How the CFTC fine on Coinbase could affect future crypto company listing
The Commodity Futures Trading Commission (CFTC) has imposed a $6.5 million fine on Coinbase. The regulator is accusing the Exchange of false or misleading reporting and wash trading, per an official statement.
Between 2015 and 2018, according to the CFTC order, a former Coinbase employee engaged in the referenced misconduct on the GDAX platform. The exchange has received an order to cease “further violations”. According to the official release:
Coinbase recklessly delivered false, misleading, or inaccurate reports concerning transactions in digital assets, including Bitcoin, on the GDAX electronic trading platform it operated.

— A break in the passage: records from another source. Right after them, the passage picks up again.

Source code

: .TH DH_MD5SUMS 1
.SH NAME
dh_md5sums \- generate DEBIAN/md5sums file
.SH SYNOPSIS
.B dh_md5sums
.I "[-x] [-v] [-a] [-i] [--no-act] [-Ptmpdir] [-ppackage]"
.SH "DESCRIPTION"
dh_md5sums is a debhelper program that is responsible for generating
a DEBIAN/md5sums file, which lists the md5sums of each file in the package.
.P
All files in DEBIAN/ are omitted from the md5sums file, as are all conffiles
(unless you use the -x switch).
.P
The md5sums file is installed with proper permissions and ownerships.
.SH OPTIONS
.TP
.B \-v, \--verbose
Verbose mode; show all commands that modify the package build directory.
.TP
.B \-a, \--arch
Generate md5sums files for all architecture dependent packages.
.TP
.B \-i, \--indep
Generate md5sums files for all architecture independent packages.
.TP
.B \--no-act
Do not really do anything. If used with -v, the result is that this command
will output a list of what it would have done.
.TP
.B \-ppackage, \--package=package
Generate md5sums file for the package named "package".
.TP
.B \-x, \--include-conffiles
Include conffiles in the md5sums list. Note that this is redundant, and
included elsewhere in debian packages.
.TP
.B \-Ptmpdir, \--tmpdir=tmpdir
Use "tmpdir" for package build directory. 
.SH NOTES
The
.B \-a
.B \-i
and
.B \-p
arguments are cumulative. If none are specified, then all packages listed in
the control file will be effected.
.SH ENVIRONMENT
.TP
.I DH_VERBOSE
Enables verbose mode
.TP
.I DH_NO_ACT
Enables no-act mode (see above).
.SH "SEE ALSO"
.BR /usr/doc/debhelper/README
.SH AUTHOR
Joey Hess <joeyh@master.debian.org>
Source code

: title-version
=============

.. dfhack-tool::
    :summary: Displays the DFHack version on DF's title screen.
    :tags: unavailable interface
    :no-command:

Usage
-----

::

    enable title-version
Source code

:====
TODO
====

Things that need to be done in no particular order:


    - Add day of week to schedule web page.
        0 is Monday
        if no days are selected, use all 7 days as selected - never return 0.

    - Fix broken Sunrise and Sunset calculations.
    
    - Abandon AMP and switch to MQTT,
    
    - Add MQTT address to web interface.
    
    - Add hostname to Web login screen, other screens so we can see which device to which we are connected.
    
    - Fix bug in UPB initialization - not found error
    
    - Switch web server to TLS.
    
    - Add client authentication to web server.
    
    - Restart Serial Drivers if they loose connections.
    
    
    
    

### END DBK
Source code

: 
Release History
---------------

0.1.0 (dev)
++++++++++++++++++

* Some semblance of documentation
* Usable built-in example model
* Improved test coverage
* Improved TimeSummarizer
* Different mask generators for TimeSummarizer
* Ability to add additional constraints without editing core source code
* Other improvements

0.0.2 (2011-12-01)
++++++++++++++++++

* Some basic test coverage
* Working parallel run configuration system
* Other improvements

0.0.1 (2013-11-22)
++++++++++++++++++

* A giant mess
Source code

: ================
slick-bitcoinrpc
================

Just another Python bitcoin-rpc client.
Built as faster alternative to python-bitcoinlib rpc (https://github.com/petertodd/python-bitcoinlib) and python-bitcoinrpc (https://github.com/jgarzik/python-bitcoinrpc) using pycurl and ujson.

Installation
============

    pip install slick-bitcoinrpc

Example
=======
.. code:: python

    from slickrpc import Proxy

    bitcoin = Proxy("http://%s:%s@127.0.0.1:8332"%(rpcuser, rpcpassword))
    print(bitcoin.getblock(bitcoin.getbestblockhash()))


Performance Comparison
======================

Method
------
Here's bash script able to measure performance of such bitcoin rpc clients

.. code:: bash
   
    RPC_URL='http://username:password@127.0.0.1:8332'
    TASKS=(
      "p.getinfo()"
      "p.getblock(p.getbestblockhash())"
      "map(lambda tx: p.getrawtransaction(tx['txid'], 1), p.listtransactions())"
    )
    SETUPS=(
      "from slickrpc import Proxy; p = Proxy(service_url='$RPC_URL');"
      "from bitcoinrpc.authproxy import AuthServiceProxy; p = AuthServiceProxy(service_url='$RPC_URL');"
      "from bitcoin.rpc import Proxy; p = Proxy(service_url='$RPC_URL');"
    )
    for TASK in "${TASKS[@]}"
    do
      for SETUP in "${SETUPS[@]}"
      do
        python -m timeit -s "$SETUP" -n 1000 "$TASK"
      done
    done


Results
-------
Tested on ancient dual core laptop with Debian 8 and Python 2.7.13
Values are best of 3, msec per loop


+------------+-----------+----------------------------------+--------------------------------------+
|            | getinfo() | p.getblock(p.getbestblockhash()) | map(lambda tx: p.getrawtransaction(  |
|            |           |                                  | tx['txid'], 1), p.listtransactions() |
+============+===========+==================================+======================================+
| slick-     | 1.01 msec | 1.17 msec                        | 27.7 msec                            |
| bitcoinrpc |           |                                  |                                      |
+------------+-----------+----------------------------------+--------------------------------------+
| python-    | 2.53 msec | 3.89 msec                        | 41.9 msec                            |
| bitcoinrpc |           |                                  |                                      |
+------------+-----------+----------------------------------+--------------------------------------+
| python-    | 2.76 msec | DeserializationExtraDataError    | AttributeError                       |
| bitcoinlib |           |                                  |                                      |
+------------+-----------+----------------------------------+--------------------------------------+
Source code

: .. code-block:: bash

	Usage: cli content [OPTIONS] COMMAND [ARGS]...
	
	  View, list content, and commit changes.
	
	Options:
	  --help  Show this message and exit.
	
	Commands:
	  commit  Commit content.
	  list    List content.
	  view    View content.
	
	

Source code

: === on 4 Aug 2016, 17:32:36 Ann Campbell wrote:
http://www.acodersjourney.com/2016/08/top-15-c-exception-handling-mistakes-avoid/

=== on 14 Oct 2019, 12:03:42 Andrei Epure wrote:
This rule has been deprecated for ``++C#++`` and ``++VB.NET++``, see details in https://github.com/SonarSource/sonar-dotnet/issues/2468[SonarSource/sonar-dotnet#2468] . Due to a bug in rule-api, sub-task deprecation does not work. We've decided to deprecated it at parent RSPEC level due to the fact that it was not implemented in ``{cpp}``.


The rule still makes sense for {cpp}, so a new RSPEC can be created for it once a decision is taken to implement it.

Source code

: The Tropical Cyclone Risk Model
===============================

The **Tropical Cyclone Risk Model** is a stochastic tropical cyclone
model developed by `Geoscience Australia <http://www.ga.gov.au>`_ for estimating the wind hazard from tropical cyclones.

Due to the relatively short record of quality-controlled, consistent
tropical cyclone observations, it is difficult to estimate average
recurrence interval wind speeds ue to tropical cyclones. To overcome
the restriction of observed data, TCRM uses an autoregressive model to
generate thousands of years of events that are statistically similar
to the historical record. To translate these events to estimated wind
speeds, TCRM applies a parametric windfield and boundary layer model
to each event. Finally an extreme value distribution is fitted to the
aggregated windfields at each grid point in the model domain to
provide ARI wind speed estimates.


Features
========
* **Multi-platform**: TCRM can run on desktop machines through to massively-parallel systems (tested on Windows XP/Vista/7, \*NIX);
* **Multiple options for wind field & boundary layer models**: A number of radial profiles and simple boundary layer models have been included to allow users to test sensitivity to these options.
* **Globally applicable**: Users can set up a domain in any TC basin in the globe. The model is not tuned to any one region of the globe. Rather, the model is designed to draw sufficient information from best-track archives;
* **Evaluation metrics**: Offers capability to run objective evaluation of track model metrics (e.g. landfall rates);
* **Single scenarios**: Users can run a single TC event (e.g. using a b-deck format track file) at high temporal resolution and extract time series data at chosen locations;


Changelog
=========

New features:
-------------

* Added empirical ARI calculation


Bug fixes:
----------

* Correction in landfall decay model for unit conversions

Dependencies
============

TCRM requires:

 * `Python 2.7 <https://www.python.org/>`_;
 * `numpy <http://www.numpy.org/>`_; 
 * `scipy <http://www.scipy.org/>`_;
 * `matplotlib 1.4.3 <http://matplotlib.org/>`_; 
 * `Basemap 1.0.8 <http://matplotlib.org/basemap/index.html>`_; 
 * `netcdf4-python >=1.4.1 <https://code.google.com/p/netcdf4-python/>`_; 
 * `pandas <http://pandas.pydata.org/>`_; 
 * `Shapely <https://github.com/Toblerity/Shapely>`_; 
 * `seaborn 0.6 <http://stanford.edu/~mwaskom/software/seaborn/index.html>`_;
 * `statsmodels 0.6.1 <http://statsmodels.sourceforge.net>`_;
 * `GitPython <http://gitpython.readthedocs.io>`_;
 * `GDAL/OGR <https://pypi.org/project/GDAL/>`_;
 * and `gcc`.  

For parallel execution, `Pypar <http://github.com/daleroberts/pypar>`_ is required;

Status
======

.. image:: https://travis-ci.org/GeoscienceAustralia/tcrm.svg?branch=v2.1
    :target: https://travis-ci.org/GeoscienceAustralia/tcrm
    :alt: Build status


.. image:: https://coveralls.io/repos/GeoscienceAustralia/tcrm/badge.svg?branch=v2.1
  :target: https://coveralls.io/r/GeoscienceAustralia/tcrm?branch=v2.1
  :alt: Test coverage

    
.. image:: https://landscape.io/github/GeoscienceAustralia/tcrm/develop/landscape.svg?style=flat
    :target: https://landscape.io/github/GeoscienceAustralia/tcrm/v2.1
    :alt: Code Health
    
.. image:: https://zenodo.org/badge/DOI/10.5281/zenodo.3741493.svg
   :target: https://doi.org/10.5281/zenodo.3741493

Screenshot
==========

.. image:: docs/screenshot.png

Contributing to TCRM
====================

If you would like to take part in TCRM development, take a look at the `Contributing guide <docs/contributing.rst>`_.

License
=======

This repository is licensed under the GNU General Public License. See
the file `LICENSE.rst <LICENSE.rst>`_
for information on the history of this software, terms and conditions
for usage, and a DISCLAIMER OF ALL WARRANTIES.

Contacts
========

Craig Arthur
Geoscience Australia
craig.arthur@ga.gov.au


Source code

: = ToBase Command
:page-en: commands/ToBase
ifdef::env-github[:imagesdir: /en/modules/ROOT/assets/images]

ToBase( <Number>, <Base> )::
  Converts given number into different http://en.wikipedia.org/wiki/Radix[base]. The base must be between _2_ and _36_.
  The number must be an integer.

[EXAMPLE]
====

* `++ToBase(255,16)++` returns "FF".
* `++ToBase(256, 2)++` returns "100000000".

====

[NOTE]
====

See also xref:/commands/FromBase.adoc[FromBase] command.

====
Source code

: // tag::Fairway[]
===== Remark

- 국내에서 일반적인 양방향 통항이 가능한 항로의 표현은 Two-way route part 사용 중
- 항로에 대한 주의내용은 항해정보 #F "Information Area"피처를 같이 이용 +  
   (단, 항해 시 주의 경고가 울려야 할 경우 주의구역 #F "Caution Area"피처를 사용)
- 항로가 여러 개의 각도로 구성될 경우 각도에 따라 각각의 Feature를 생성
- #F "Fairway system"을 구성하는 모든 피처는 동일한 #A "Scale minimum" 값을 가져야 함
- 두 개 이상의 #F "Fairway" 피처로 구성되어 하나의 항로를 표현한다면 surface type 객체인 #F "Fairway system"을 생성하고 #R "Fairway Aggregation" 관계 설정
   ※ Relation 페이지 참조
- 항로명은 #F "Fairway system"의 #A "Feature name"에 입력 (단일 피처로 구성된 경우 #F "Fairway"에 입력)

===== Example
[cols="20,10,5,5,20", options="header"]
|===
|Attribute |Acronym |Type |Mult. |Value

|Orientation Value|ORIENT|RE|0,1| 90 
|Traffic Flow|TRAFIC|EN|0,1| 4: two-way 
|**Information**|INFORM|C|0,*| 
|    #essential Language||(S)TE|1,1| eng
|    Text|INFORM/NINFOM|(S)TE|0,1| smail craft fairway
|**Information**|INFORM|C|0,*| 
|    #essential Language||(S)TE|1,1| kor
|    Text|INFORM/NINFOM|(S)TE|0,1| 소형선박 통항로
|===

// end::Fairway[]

The exchange allegedly operated two “automated trading programs” called Hedger and Replicator. These bots generated trade orders that “matched with one another”. The exchange did not report to the CFTC that it operated multiple accounts, according to the order.
Coinbase was trading on GDAX, but failed to disclose that Coinbase was operating more than one trading program and trading through multiple accounts. In addition, the order finds that while Hedger and Replicator had independent purposes, in practice the programs matched orders with one another in certain trading pairs, resulting in trades between accounts owned by Coinbase.
The information generated by the trade between the bots was included on Coinbase’s website. Then, entities such as the Chicago Mercantile Exchange (CME), NYSE Bitcoin Index, CoinMarketCap OpCo, took this data and replicate it on their own platforms. The order states:
transactional information of this type is used by market participants for price discovery related to trading or owning digital assets, and potentially resulted in a perceived volume and level of liquidity of digital assets, including Bitcoin, that was false, misleading, or inaccurate.
Fake liquidity in Bitcoin/Litecoin trading pair
Further evidence found by the CFTC indicates that between September and November 2016, the aforementioned former Coinbase employee manipulated Bitcoin/Litecoin trading pair. Thereby creating “false liquidity” reports. The employee’s name has not been disclosed by the regulator.
Acting Director of Enforcement for the CFTC, Vincent McGonagle, stated:
Reporting false, misleading, or inaccurate transaction information undermines the integrity of digital asset pricing. This enforcement action sends the message that the Commission will act to safeguard the integrity and transparency of such information.
A separate report by journalist Wu Blockchain states that there are several former Coinbase employees, executives, and other personnel cooperating with the CFTC investigation. Coinbase is in preparation to become a public company.
The ongoing prosecution by the CFTC may affect the entire industry, Wu Blockchain said:
Coinbase will postpone its listing until April. Earlier, CFTC announced on Friday that it would impose a fine of $6.5 million. It may affect subsequent listings of cryptocurrency companies in the United States and Greater China.